Describing his own dishes as “Costa Rican food from my childhood,” Gonzalez explains he prepares meals that are simple, fresh and delicious.

At Finca Al Mercat, his family farm in San Jose that supplies the majority of the produce he uses in the restaurant, he cuts off and digs up vegetables we later enjoy during an al fresco lunch under a canopy of bamboo trees. Whatever they can’t grow, is sourced from local farmers’ markets.

“We just try to cook with what we’ve got that’s the freshest in this beautiful edible country,” he says. “We’ve got stuff growing in the city, we’ve got stuff growing in the countryside, we’ve got stuff growing all around so basically we’re just trying to utilize all this beautiful produce that we have.”

There are plans in the works to open a farm-to-table restaurant directly on the farm, and Gonzalez already runs guided tours and cooking classes for visitors.

And if the proof is in the pudding, or in this case produce, he says the country is one of only five areas in the world with a Blue Zone.

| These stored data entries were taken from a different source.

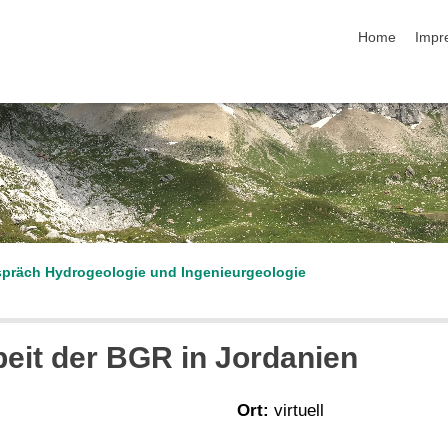
Navigation üb
Home
Impr
präch Hydrogeologie und Ingenieurgeologie
it der BGR in Jordanien
Ort:
virtuell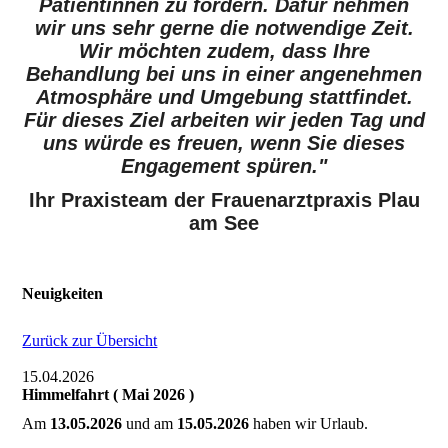
Patientinnen zu fördern. Dafür nehmen
wir uns sehr gerne die notwendige Zeit.
Wir möchten zudem, dass Ihre
Behandlung bei uns in einer angenehmen
Atmosphäre und Umgebung stattfindet.
Für dieses Ziel arbeiten wir jeden Tag und
uns würde es freuen, wenn Sie dieses
Engagement spüren."
Ihr Praxisteam der Frauenarztpraxis Plau
am See
Neuigkeiten
Zurück zur Übersicht
15.04.2026
Himmelfahrt ( Mai 2026 )
Am
13.05.2026
und am
15.05.2026
haben wir Urlaub.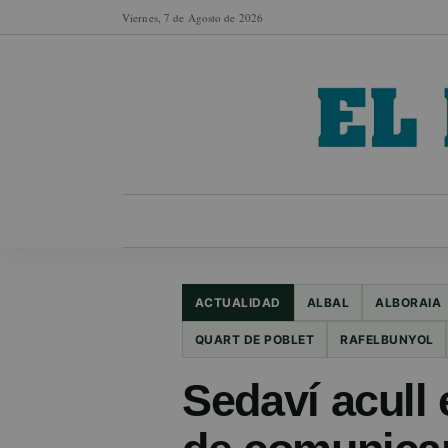
Viernes, 7 de Agosto de 2026
MUNICIPIOS
SECCIONES
EN FO
ACTUALIDAD
ALBAL
ALBORAIA
QUART DE POBLET
RAFELBUNYOL
Sedaví acull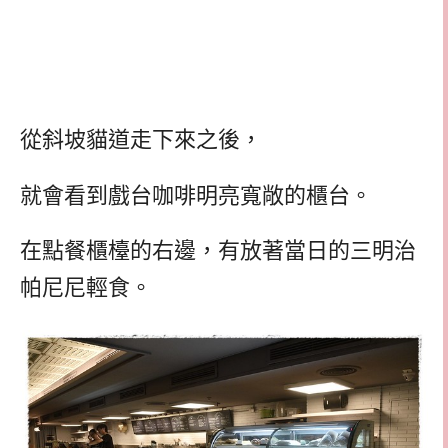
從斜坡貓道走下來之後，
就會看到戲台咖啡明亮寬敞的櫃台。
在點餐櫃檯的右邊，有放著當日的三明治
帕尼尼輕食。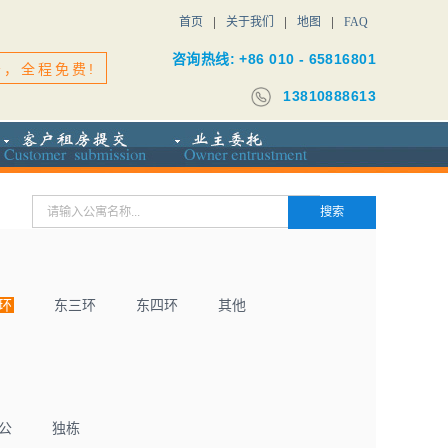
首页
关于我们
地图
FAQ
咨询热线: +86 010 - 65816801
务，全程免费!
13810888613
环
东三环
东四环
其他
公
独栋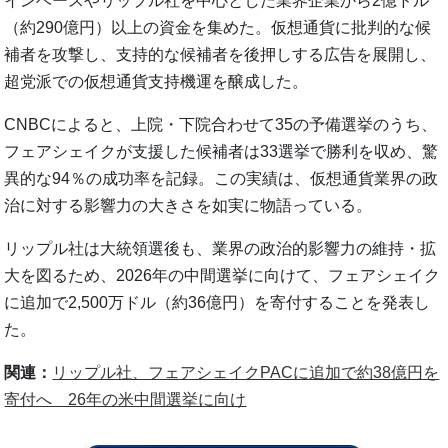
インベースやリップル社を中心とした業界企業から2億ドル
（約290億円）以上の資金を集めた。仮想通貨に批判的な候
補者を攻撃し、支持的な候補者を後押しする広告を展開し、
超党派での仮想通貨支持機運を醸成した。
CNBCによると、上院・下院合わせて35の予備選挙のうち、
フェアシェイクが支援した候補者は33選挙で勝利を収め、驚
異的な94％の成功率を記録。この実績は、仮想通貨業界の政
治に対する影響力の大きさを如実に物語っている。
リップル社は大統領選後も、業界の政治的影響力の維持・拡
大を図るため、2026年の中間選挙に向けて、フェアシェイク
に追加で2,500万ドル（約36億円）を寄付することを発表し
た。
関連：
リップル社、フェアシェイクPACに追加で約38億円を
寄付へ 26年の米中間選挙に向け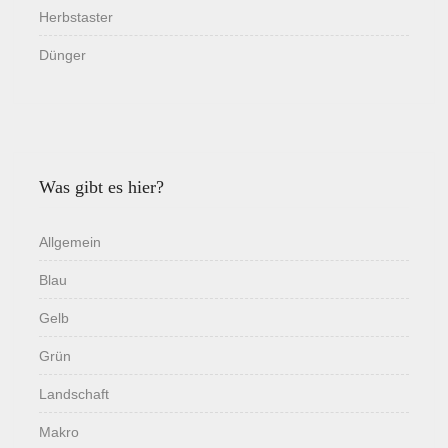
Herbstaster
Dünger
Was gibt es hier?
Allgemein
Blau
Gelb
Grün
Landschaft
Makro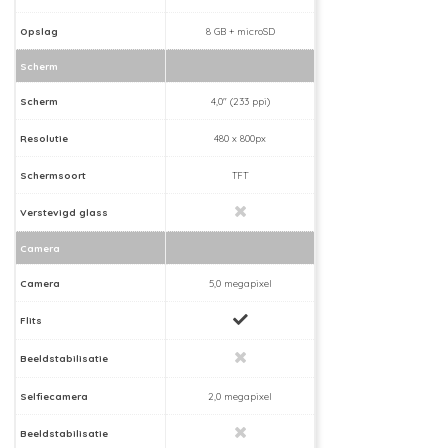
Opslag
8 GB + microSD
Scherm
Scherm
4,0" (233 ppi)
Resolutie
480 x 800px
Schermsoort
TFT
Verstevigd glass
Camera
Camera
5,0 megapixel
Flits
Beeldstabilisatie
Selfiecamera
2,0 megapixel
Beeldstabilisatie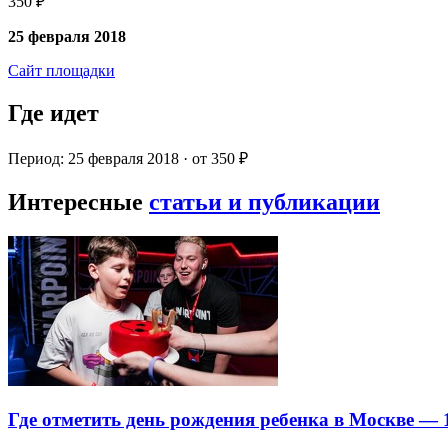
350 ₽
25 февраля 2018
Сайт площадки
Где идет
Период: 25 февраля 2018 · от 350 ₽
Интересные
статьи и публикации
Где отметить день рождения ребенка в Москве —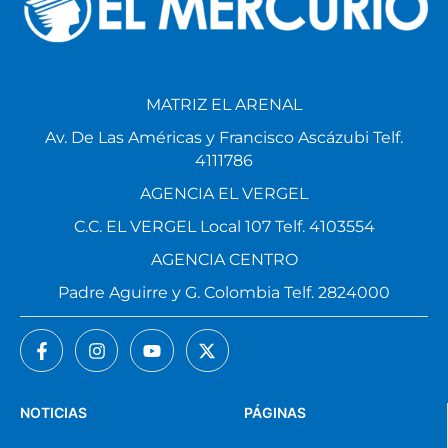
MATRIZ EL ARENAL
Av. De Las Américas y Francisco Ascázubi Telf.
4111786
AGENCIA EL VERGEL
C.C. EL VERGEL Local 107 Telf. 4103554
AGENCIA CENTRO
Padre Aguirre y G. Colombia Telf. 2824000
NOTICIAS
PÁGINAS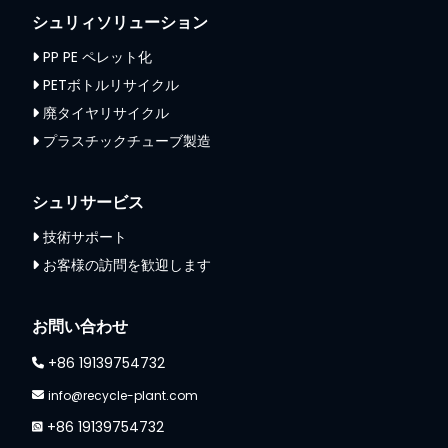
シュリィソリューション
PP PE ペレット化
PETボトルリサイクル
廃タイヤリサイクル
プラスチックチューブ製造
シュリサービス
技術サポート
お客様の訪問を歓迎します
お問い合わせ
+86 19139754732
info@recycle-plant.com
+86 19139754732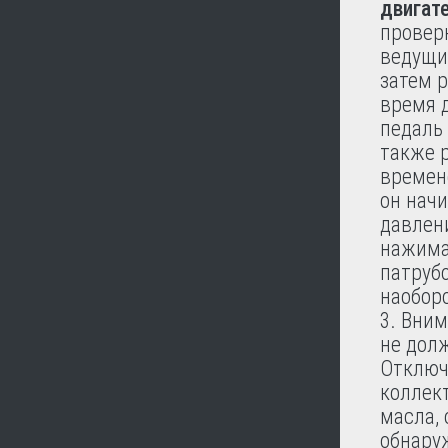
двигат
провер
ведущи
затем 
время д
педаль 
также 
времен
он начи
давлени
нажимая
патрубо
наоборо
Вним
не долж
Отключ
коллект
масла,
обнару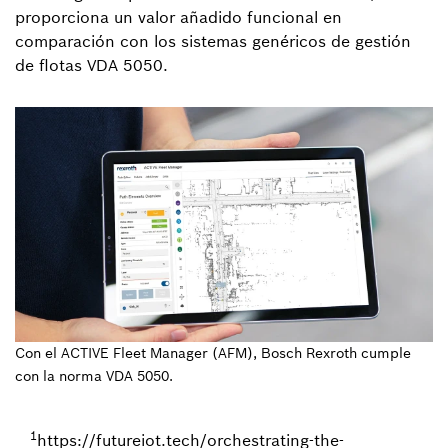
proporciona un valor añadido funcional en
comparación con los sistemas genéricos de gestión
de flotas VDA 5050.
Con el ACTIVE Fleet Manager (AFM), Bosch Rexroth cumple
con la norma VDA 5050.
1
https://futureiot.tech/orchestrating-the-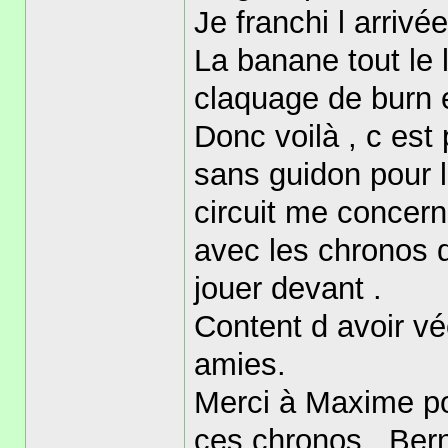
Je franchi l arriv
La banane tout le
claquage de burn e
Donc voilà , c est 
sans guidon pour l
circuit me concern
avec les chronos 
jouer devant .
Content d avoir v
amies.
Merci à Maxime pou
ces chronos , Bern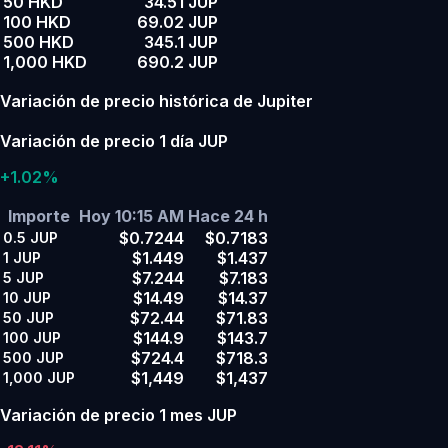
50 HKD
34.51 JUP
100 HKD
69.02 JUP
500 HKD
345.1 JUP
1,000 HKD
690.2 JUP
Variación de precio histórica de Jupiter
Variación de precio 1 día JUP
+1.02%
Importe
Hoy 10:15 AM
Hace 24 h
$0.7244
$0.7183
0.5
JUP
$1.449
$1.437
1
JUP
$7.244
$7.183
5
JUP
$14.49
$14.37
10
JUP
$72.44
$71.83
50
JUP
$144.9
$143.7
100
JUP
$724.4
$718.3
500
JUP
$1,449
$1,437
1,000
JUP
Variación de precio 1 mes JUP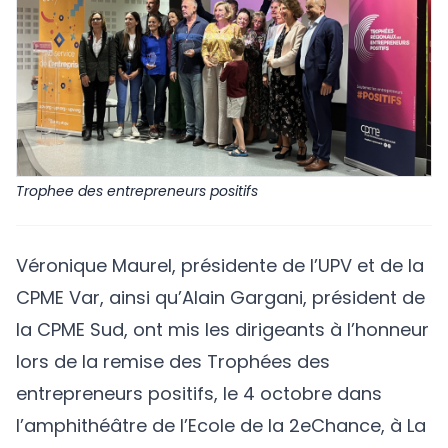
Trophee des entrepreneurs positifs
Véronique Maurel, présidente de l’UPV et de la
CPME Var, ainsi qu’Alain Gargani, président de
la CPME Sud, ont mis les dirigeants à l’honneur
lors de la remise des Trophées des
entrepreneurs positifs, le 4 octobre dans
l’amphithéâtre de l’Ecole de la 2eChance, à La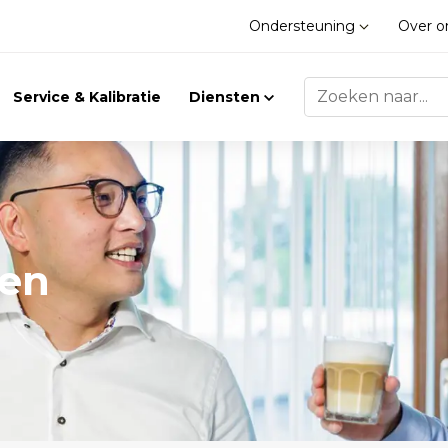
Ondersteuning
Over 
Service & Kalibratie
Diensten
gen
Trilling
Gasdetectie
Trillingsmeters
Klimaat
Toebehoren
Gasdetectie
Accessoires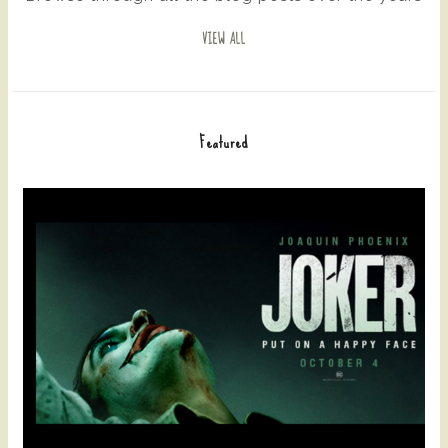
VIEW ALL
Featured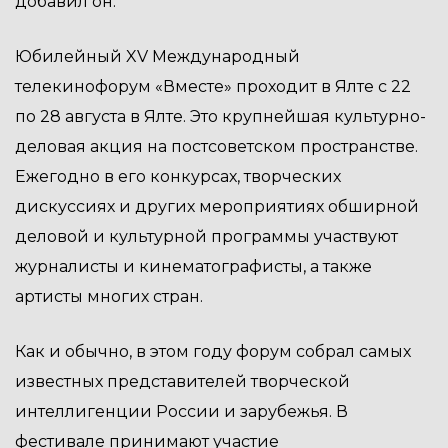
добавил он.
Юбилейный XV Международный
телекинофорум «Вместе» проходит в Ялте с 22
по 28 августа в Ялте. Это крупнейшая культурно-
деловая акция на постсоветском пространстве.
Ежегодно в его конкурсах, творческих
дискуссиях и других мероприятиях обширной
деловой и культурной программы участвуют
журналисты и кинематографисты, а также
артисты многих стран.
Как и обычно, в этом году форум собрал самых
известных представителей творческой
интеллигенции России и зарубежья. В
фестивале принимают участие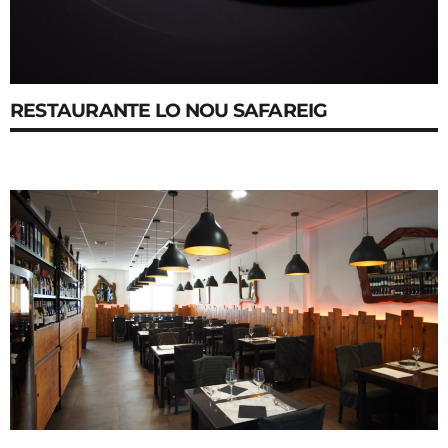
RESTAURANTE LO NOU SAFAREIG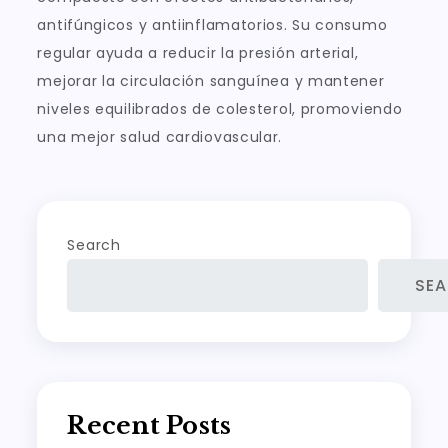
antifúngicos y antiinflamatorios. Su consumo
regular ayuda a reducir la presión arterial,
mejorar la circulación sanguínea y mantener
niveles equilibrados de colesterol, promoviendo
una mejor salud cardiovascular.
Search
SE
Recent Posts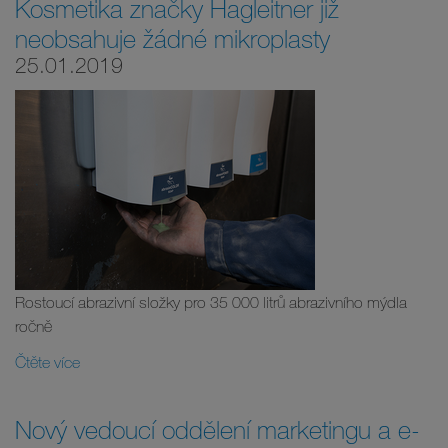
Kosmetika značky Hagleitner již
neobsahuje žádné mikroplasty
25.01.2019
Rostoucí abrazivní složky pro 35 000 litrů abrazivního mýdla
ročně
Čtěte více
Nový vedoucí oddělení marketingu a e-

“We have a blue zone in Nicoya where people live more than 100 years,” he says. “Our diet is based on beans, corn, squash and other medicinal stuff that we grow around Costa Rica. The way we have been eating [for decades] is proof that we are a big country for culinary tourism. It’s a big thing for us to take advantage of and show the world what we are made of.”

And while they may not necessarily live longer, a bounty of culinary experiences await travellers in Costa Rica.

“The minute you step foot in the country you are going to find edible stuff all around,” he says. “Even in the city, you’ll find Costa Rica is a big farm. We are an agrarian country so besides having all this agrarian tradition of planting in your own house, stuff is growing all over, even in fences, in the cities.”